L'ouverture de la procédure, en janvier, a changé la donne. Nous étions dos au mur. Le ministre Clément Beaune vous a expliqué le choix qu'il a fait. Je le soutiens. Prendre le risque d'aller au tribunal et de perdre pourrait être fatal. Si elle a ouvert la procédure, la Commission européenne estime probablement disposer d'arguments juridiques solides. Même si rien n'est certain tant que l'affaire n'est pas jugée, nous savons qu'elle ne prend jamais de telles décisions à la légère.

Le ministre a pris ses responsabilités et nous l'avons aidé à défendre les intérêts de la SNCF en fixant des lignes rouges.

Pour moi, la première ligne rouge – dont j'ai pris la décision – est de protéger les cheminots et, quoi qu'il arrive, de leur offrir un débouché dans le groupe. Nous avons déjà engagé des discussions à ce sujet. Les principaux mouvements devraient s'effectuer entre le fret et le TER. Dans plusieurs régions, dont l'Occitanie autour de Perpignan, nous avons commencé à étudier les différentes possibilités. Heureusement, nous avons des besoins dans le TER. Nous devrions donc réussir à trouver un poste pas trop éloigné de leur domicile à toutes les personnes concernées, en particulier les conducteurs. J'ai pris cet engagement en interne, devant le personnel et les organisations syndicales.

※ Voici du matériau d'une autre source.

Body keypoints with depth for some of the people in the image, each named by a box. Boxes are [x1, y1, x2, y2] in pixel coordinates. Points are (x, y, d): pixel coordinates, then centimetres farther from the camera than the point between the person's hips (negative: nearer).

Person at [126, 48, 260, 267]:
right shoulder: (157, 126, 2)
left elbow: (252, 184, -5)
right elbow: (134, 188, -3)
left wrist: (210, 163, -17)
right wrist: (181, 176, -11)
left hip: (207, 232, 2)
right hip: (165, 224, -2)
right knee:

Une autre ligne rouge tient au fait que la nouvelle société devra être viable dans la durée. Il ne faudrait pas que nous soyons confrontés à de nouveaux problèmes dans deux ans. J'ai donc besoin de l'État pour que cette entité, recentrée sur l'activité de triage, puisse bénéficier de conditions économiques lui ouvrant de vraies perspectives de développement. Il faut marcher sur deux jambes et donc disposer à la fois d'aides à l'exploitation et d'infrastructures, de manière suffisamment massive et rapide pour enclencher une dynamique et éviter le report modal vers la route. Nous ne faisons pas tout cela pour que davantage de marchandises soient transportées dans des camions !

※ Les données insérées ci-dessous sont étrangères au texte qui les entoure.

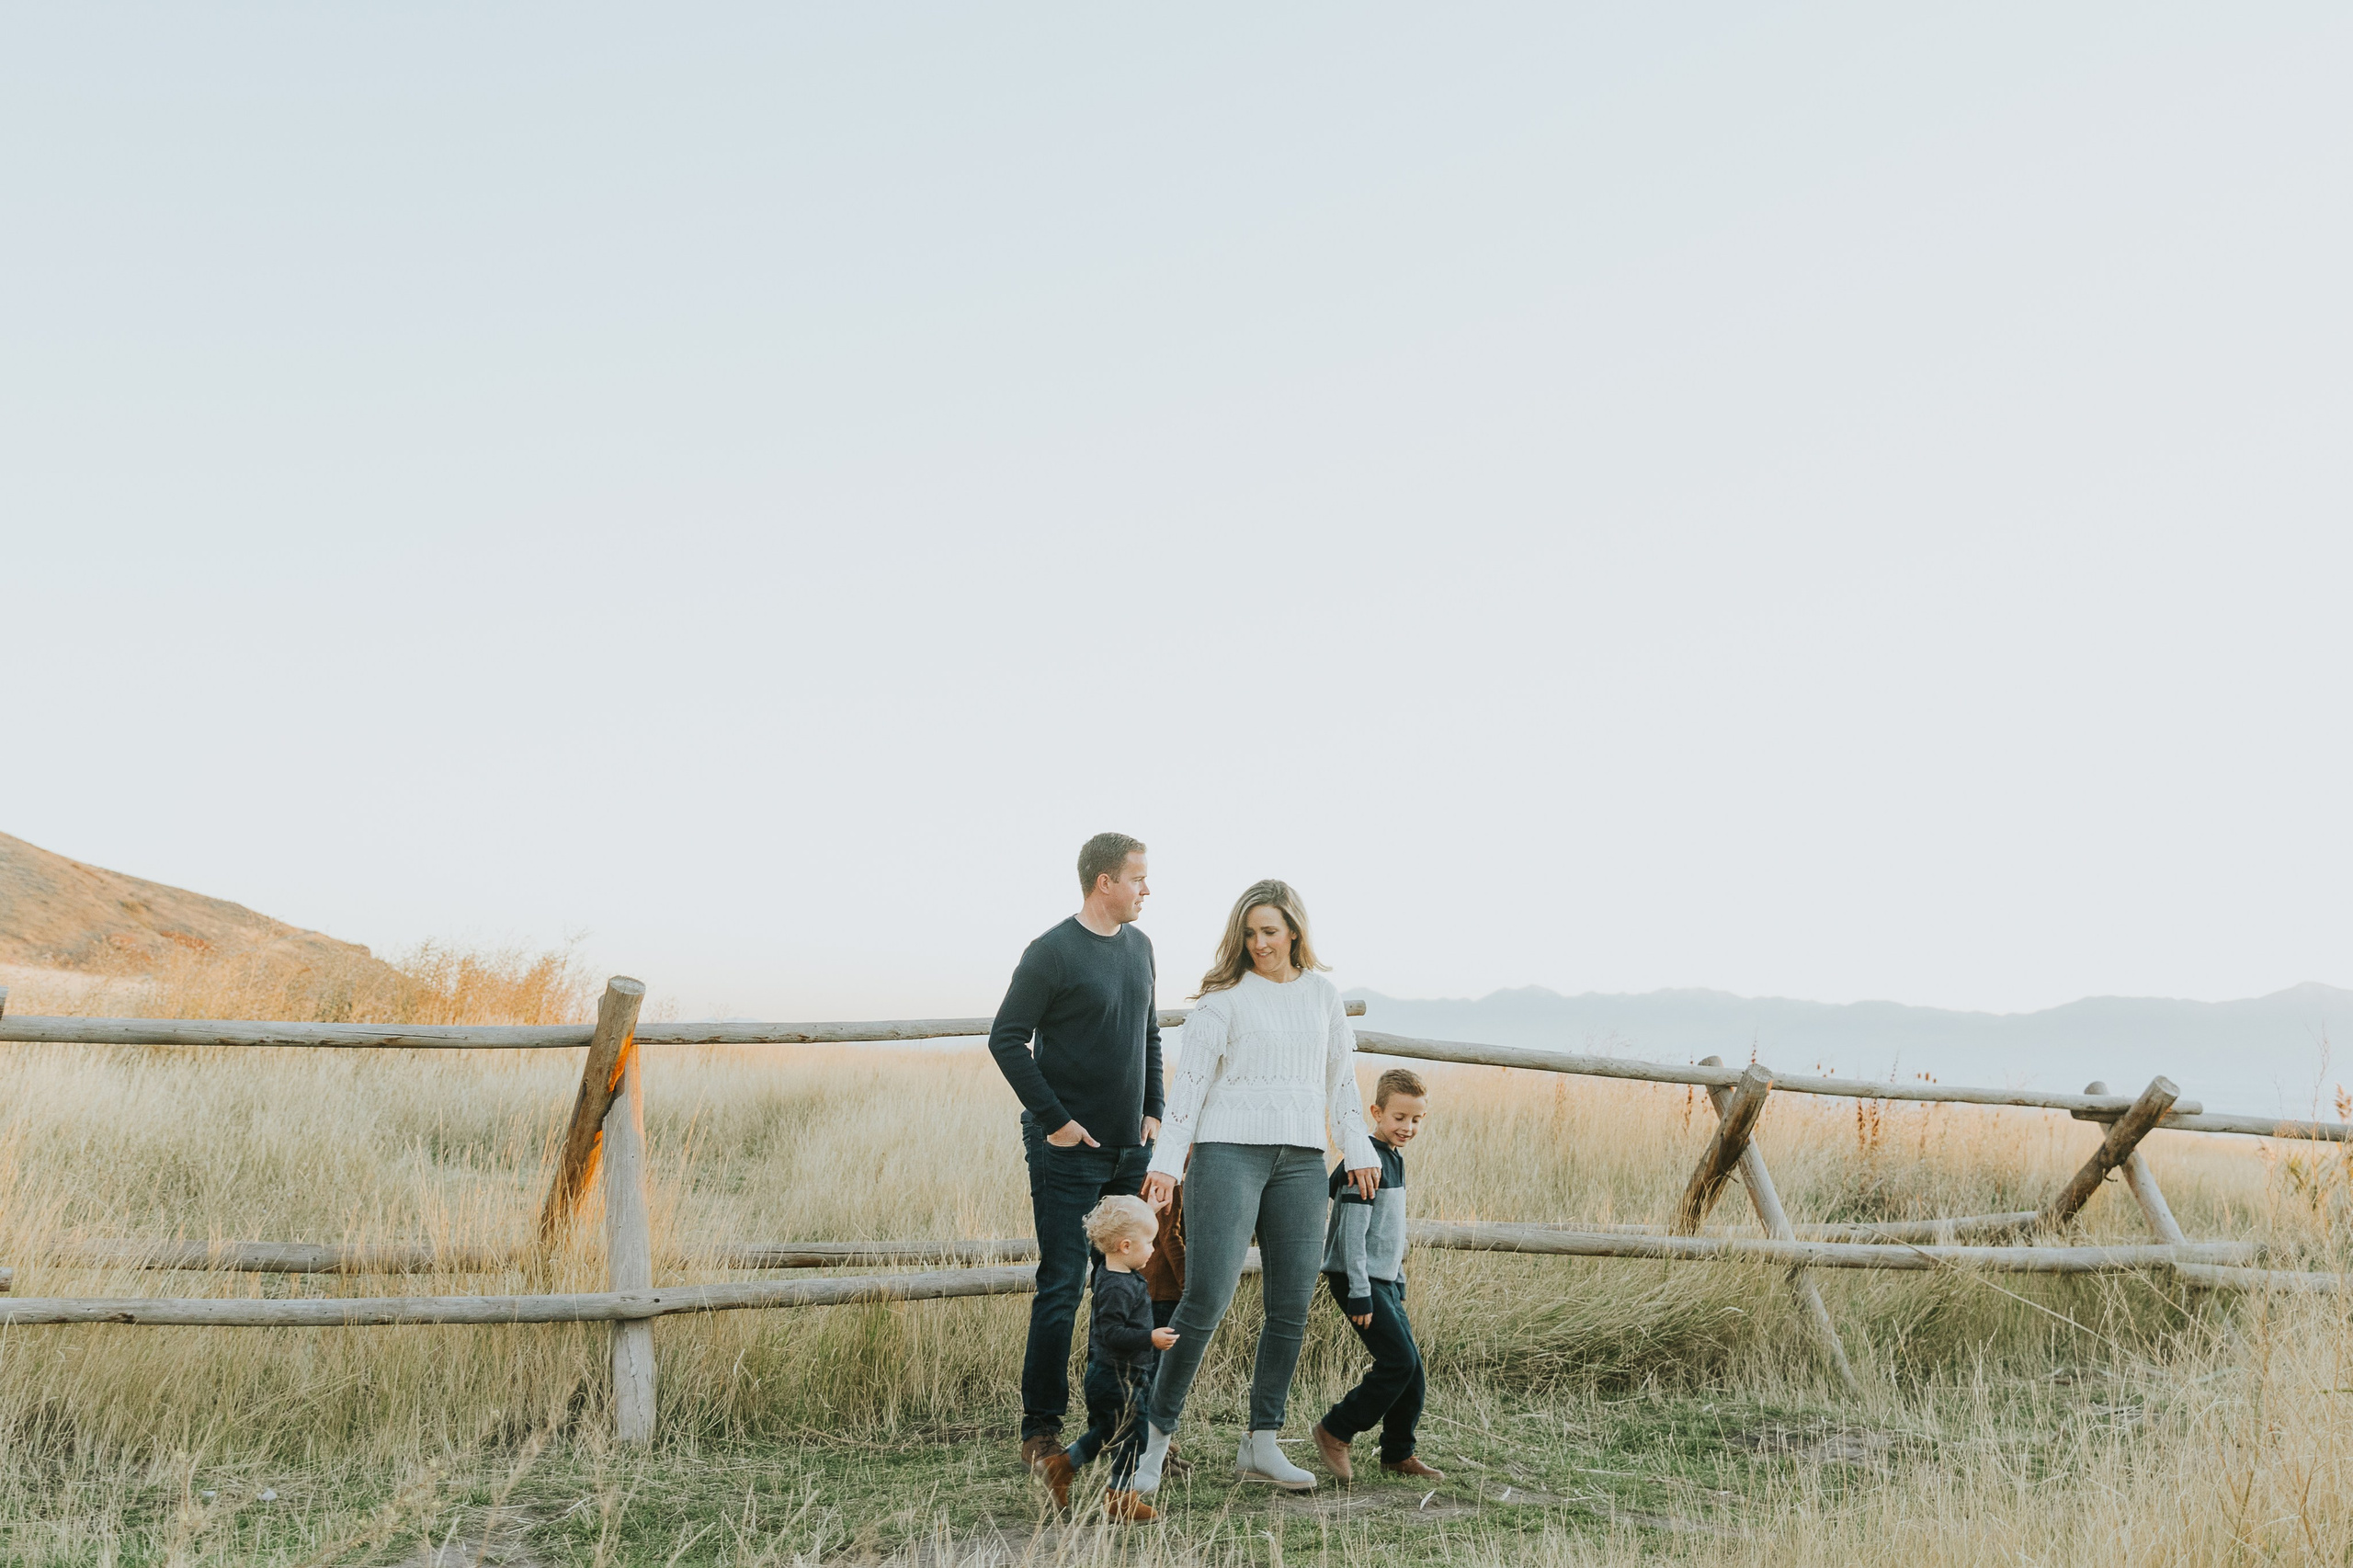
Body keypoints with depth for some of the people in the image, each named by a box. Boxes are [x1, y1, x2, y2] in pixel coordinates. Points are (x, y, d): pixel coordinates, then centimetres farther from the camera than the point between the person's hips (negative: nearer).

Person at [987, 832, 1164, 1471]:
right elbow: (1006, 1040, -11)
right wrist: (1054, 1120, -13)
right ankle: (1040, 1431, 5)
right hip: (1068, 1151, -7)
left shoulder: (1139, 946, 11)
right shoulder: (1051, 953, -11)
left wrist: (1153, 1111, 10)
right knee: (1062, 1287, -4)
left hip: (1131, 1151, 7)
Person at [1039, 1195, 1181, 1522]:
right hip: (1117, 1377, -10)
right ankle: (1121, 1497, 11)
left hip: (1104, 1375, 10)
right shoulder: (1118, 1287, -25)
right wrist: (1150, 1338, -32)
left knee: (1107, 1432, 23)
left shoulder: (1107, 1273, 6)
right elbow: (1111, 1333, -30)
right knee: (1131, 1434, 0)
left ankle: (1062, 1464, 31)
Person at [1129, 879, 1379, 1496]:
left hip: (1301, 1160, 5)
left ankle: (1261, 1445, 12)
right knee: (1206, 1299, -12)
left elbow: (1341, 1079, 21)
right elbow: (1190, 1078, -4)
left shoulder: (1322, 994, 15)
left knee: (1291, 1309, 2)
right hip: (1229, 1151, -5)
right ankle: (1156, 1433, -2)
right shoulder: (1225, 995, 1)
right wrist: (1166, 1160, -10)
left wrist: (1358, 1150, 14)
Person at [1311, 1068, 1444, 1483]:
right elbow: (1352, 1231, -19)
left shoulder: (1394, 1159, 14)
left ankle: (1398, 1454, 19)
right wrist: (1360, 1293, -22)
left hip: (1384, 1279, 9)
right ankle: (1334, 1432, -2)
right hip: (1358, 1278, -9)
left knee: (1411, 1365, 7)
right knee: (1398, 1360, -15)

J'espère que vous me comprenez quand je dis qu'en tant que président du groupe SNCF, je me serais passé de devoir conduire ce projet ou de demander au patron de Fret SNCF de le faire. Ce n'est pas du tout une bonne nouvelle ! Néanmoins, ma responsabilité de dirigeant est de mener à bien ce dossier, en protégeant au maximum les cheminots et l'activité de fret de notre groupe.

Nous vivons une épreuve dont nous aurions bien fait l'économie, mais si elle permet de poser les conditions durables et concrètes d'un vrai développement du fret ferroviaire dans notre pays et d'offrir des perspectives à un pôle public au sein du groupe SNCF, la sortie sera honorable.

Le fret n'est que l'un des volets du plan d'avenir dont les transports ont besoin. L'essentiel du réseau est utilisé à la fois pour les marchandises et les voyageurs. Le problème de capacité est donc commun. Le soutien des parlementaires est très important dans ce domaine, car une loi sera peut-être nécessaire. Si l'événement fâcheux que nous vivons peut susciter un regain d'intérêt de votre part et faciliter la création des conditions du développement du ferroviaire dans notre pays, notamment au bénéfice du fret, nous n'aurons pas travaillé pour rien.